Terry Orr has taken on his share of baffling cases—but he’s never worked for a dead man. When his friend Leo Mallard passes away, his last request is for Terry to track down his duplicitous ex-wife who stole the profits from the restaurant they owned together. But as much as Terry wants to honor his friend’s request, all his concerns are about to be overshadowed by a shocking discovery.
Terry has just found Raymond Montgomery Weisz—the man who killed his wife and son. Finally, he will have his vengeance. But what he learns about that fatal day is far from what he ever expected—and Terry must decide if the truth he’s been searching for is worth destroying the life he’s spent so long rebuilding . . .
Written with “poetic intensity,” this is a hard-hitting, heartbreaking story of obsession, redemption, and revenge that will keep murder mystery fans riveted (Kirkus Reviews).
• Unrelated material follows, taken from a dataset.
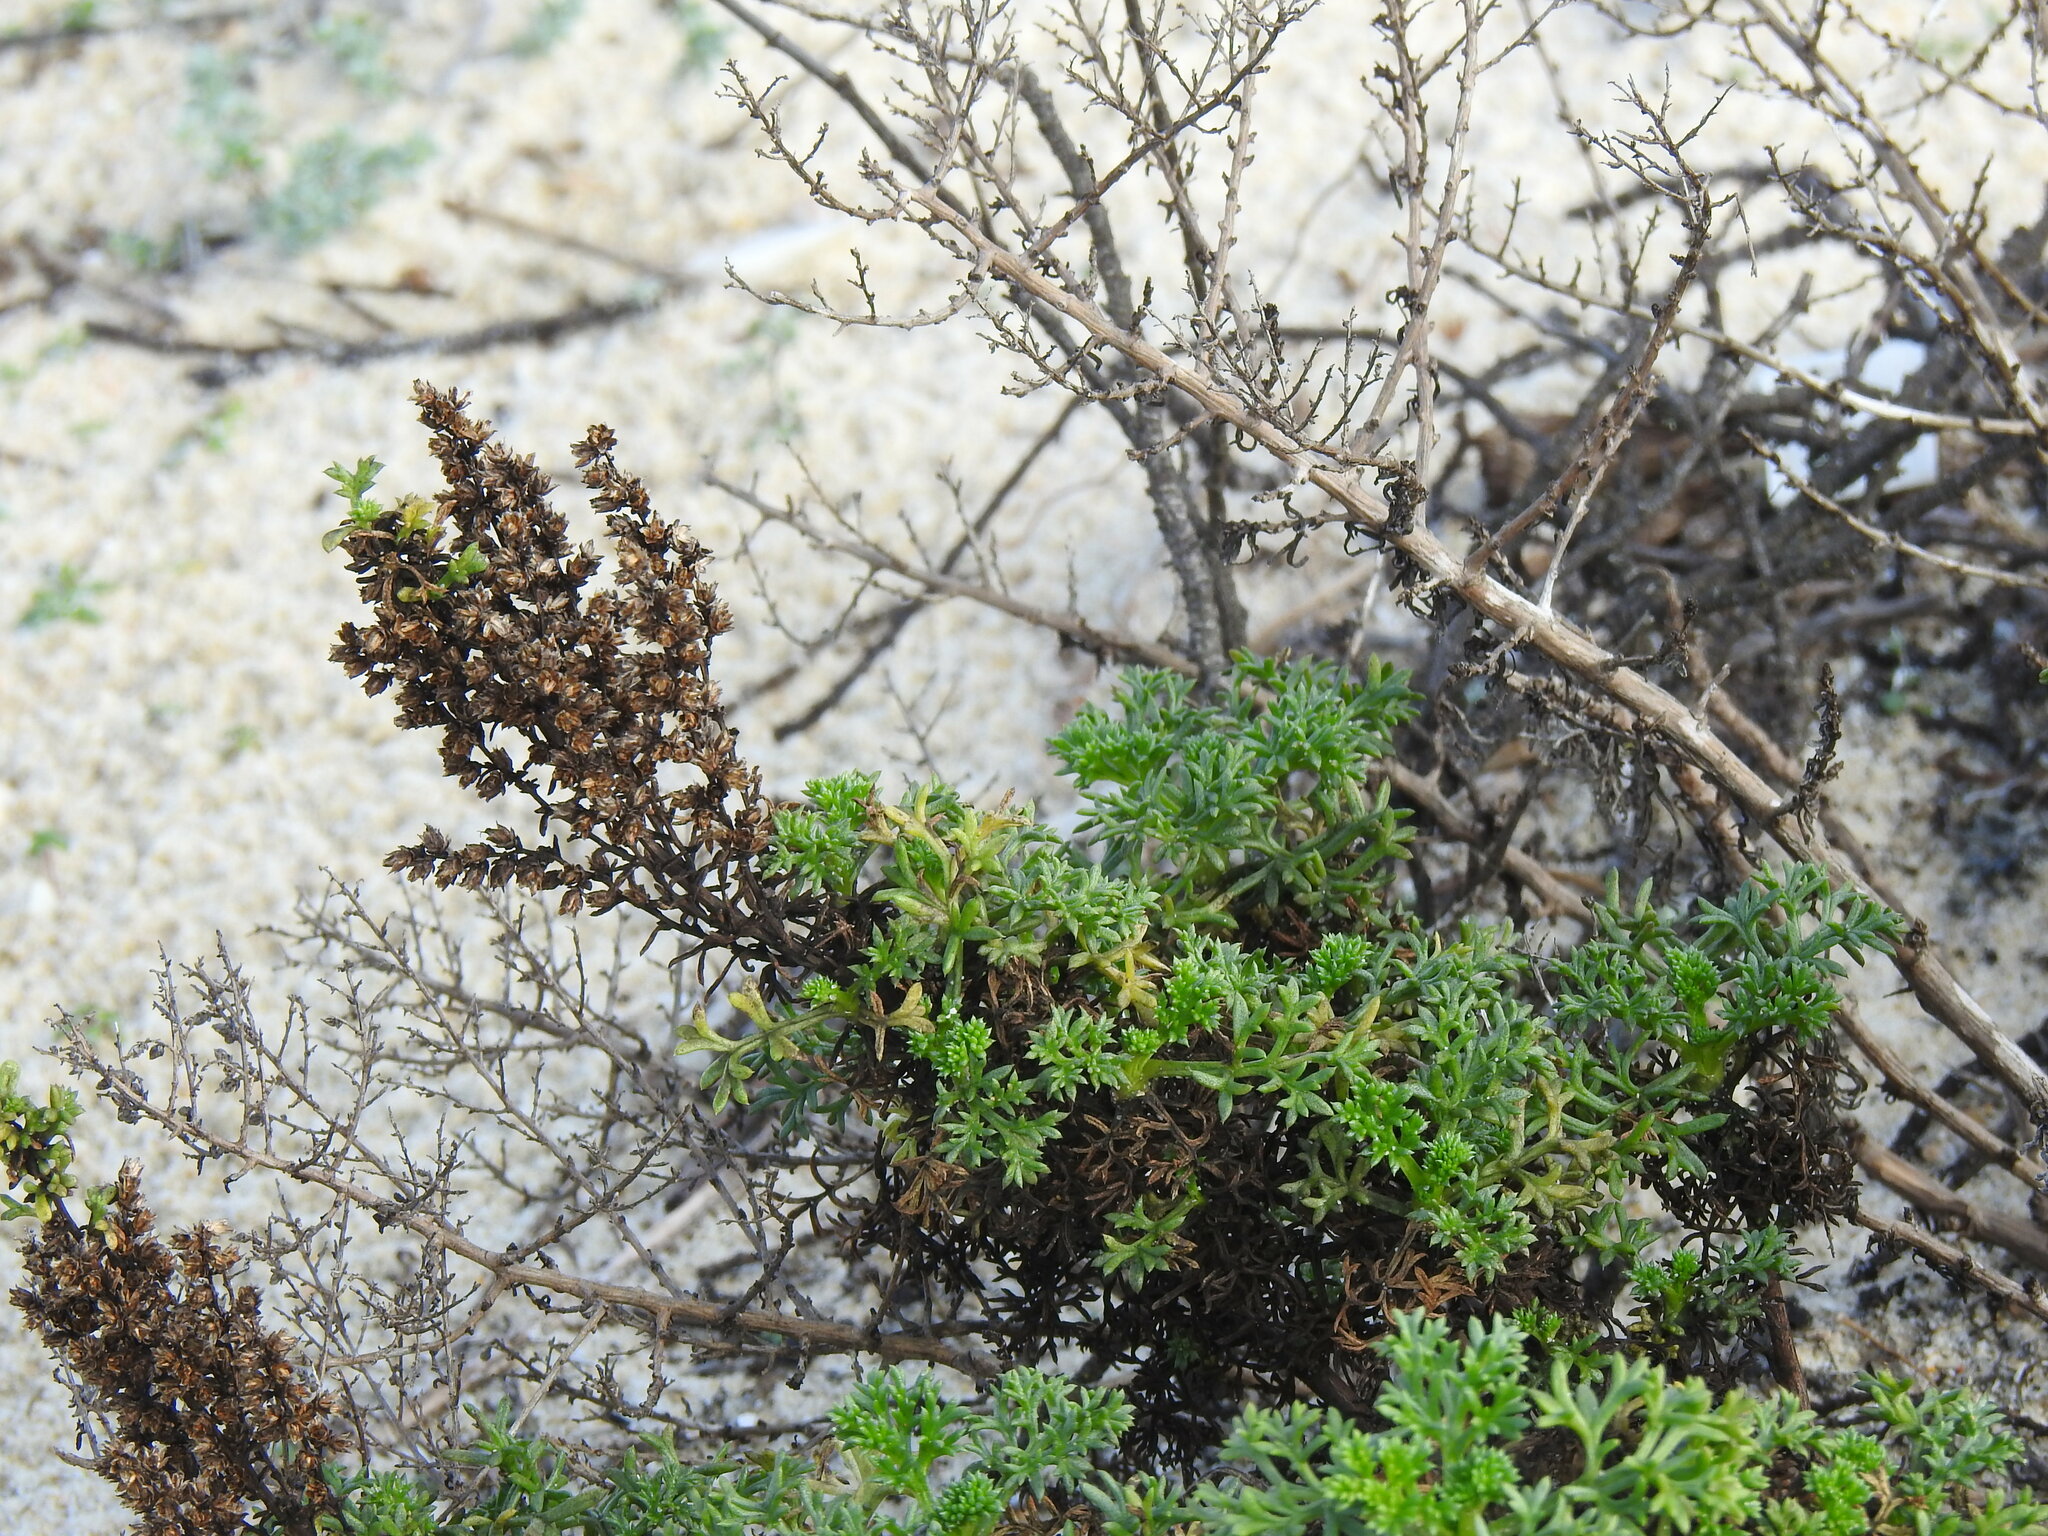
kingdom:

Tribeca Blues is the 3rd book in the Terry Orr Mysteries, but you may enjoy reading the series in any order.
PUBLISHERS WEEKLY
Still plagued by the tragic loss of his wife and son five years earlier, sometime PI Terry Orr finally gets a chance to find the man he thinks killed them in Fusilli's third installment of his Tribeca series (Closing Time; A Well-Known Secret). Distanced from his surviving daughter (the intellectually precocious teenaged Bella, who's just completed her first book), Terry has been seeing a shrink to little effect, although his blossoming relationship with prosecutor Julie Giada seems to be helping a bit. Two incidents kick the plot into gear: first, the death of Leo Mallard, Terry's longtime friend and owner of a struggling TriBeCa watering hole called the Tilt, and second, Terry's discovery of a fresh clue in his search for the Madman, Raymond Weisz, the lunatic genius Terry blames for taking his wife and son. But as Terry probes the darkness, searching for Weisz by interviewing eyewitnesses to the tragedy (and while he tries to execute Leo's will, against a rising tide of resentment from Leo's widow and sister), he learns some harsh truths about the circumstances of his wife's fate and the Madman's role in it. Right about the time Leo's drunken widow decides to claim her inheritance at point-blank range, Terry threatens to unravel. Terry is an appealing character, a single parent still suffering from incalculable loss, trying to raise his daughter in a neighborhood also struggling to pull itself together. Putnam is obviously grooming Fusilli to take his place in its stable of mystery bestsellers, and the follow-up to this sometimes rough but necessary narrative link in the series may well do it.